Text extracted page by page:
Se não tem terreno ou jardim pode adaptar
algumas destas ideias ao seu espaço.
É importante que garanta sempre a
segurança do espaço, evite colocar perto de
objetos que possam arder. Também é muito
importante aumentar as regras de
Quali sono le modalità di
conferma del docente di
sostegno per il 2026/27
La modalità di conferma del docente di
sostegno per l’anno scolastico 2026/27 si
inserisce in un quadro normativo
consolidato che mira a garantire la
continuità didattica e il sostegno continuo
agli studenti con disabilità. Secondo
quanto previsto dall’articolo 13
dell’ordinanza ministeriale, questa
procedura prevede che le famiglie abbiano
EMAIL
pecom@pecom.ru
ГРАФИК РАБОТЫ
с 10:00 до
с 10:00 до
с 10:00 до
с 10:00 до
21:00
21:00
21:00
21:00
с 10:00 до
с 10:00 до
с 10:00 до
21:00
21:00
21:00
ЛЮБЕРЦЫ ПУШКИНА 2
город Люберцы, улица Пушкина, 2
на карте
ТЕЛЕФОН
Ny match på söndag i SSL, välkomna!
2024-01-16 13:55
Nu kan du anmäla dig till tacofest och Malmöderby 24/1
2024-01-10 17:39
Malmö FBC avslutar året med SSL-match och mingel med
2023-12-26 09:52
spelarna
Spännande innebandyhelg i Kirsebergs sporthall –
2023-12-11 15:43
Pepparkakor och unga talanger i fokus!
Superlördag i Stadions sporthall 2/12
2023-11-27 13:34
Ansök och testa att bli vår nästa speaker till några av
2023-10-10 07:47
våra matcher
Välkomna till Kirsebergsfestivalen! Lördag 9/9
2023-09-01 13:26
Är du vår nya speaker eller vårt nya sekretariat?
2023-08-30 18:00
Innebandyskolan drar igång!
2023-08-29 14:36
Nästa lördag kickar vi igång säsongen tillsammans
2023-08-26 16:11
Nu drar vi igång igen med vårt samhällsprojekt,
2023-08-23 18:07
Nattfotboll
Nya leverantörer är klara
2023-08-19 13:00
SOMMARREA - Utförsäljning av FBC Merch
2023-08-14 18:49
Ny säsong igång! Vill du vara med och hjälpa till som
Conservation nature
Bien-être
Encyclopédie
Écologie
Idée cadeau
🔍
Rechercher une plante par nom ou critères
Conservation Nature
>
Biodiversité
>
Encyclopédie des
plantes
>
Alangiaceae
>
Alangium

*TASK STATEMENT*
Could you write out every line of the data above, character for character, keeping the original line order?

*SOLVED PROBLEM*
Se não tem terreno ou jardim pode adaptar
algumas destas ideias ao seu espaço.
É importante que garanta sempre a
segurança do espaço, evite colocar perto de
objetos que possam arder. Também é muito
importante aumentar as regras de
Quali sono le modalità di
conferma del docente di
sostegno per il 2026/27
La modalità di conferma del docente di
sostegno per l’anno scolastico 2026/27 si
inserisce in un quadro normativo
consolidato che mira a garantire la
continuità didattica e il sostegno continuo
agli studenti con disabilità. Secondo
quanto previsto dall’articolo 13
dell’ordinanza ministeriale, questa
procedura prevede che le famiglie abbiano
EMAIL
pecom@pecom.ru
ГРАФИК РАБОТЫ
с 10:00 до
с 10:00 до
с 10:00 до
с 10:00 до
21:00
21:00
21:00
21:00
с 10:00 до
с 10:00 до
с 10:00 до
21:00
21:00
21:00
ЛЮБЕРЦЫ ПУШКИНА 2
город Люберцы, улица Пушкина, 2
на карте
ТЕЛЕФОН
Ny match på söndag i SSL, välkomna!
2024-01-16 13:55
Nu kan du anmäla dig till tacofest och Malmöderby 24/1
2024-01-10 17:39
Malmö FBC avslutar året med SSL-match och mingel med
2023-12-26 09:52
spelarna
Spännande innebandyhelg i Kirsebergs sporthall –
2023-12-11 15:43
Pepparkakor och unga talanger i fokus!
Superlördag i Stadions sporthall 2/12
2023-11-27 13:34
Ansök och testa att bli vår nästa speaker till några av
2023-10-10 07:47
våra matcher
Välkomna till Kirsebergsfestivalen! Lördag 9/9
2023-09-01 13:26
Är du vår nya speaker eller vårt nya sekretariat?
2023-08-30 18:00
Innebandyskolan drar igång!
2023-08-29 14:36
Nästa lördag kickar vi igång säsongen tillsammans
2023-08-26 16:11
Nu drar vi igång igen med vårt samhällsprojekt,
2023-08-23 18:07
Nattfotboll
Nya leverantörer är klara
2023-08-19 13:00
SOMMARREA - Utförsäljning av FBC Merch
2023-08-14 18:49
Ny säsong igång! Vill du vara med och hjälpa till som
Conservation nature
Bien-être
Encyclopédie
Écologie
Idée cadeau
🔍
Rechercher une plante par nom ou critères
Conservation Nature
>
Biodiversité
>
Encyclopédie des
plantes
>
Alangiaceae
>
Alangium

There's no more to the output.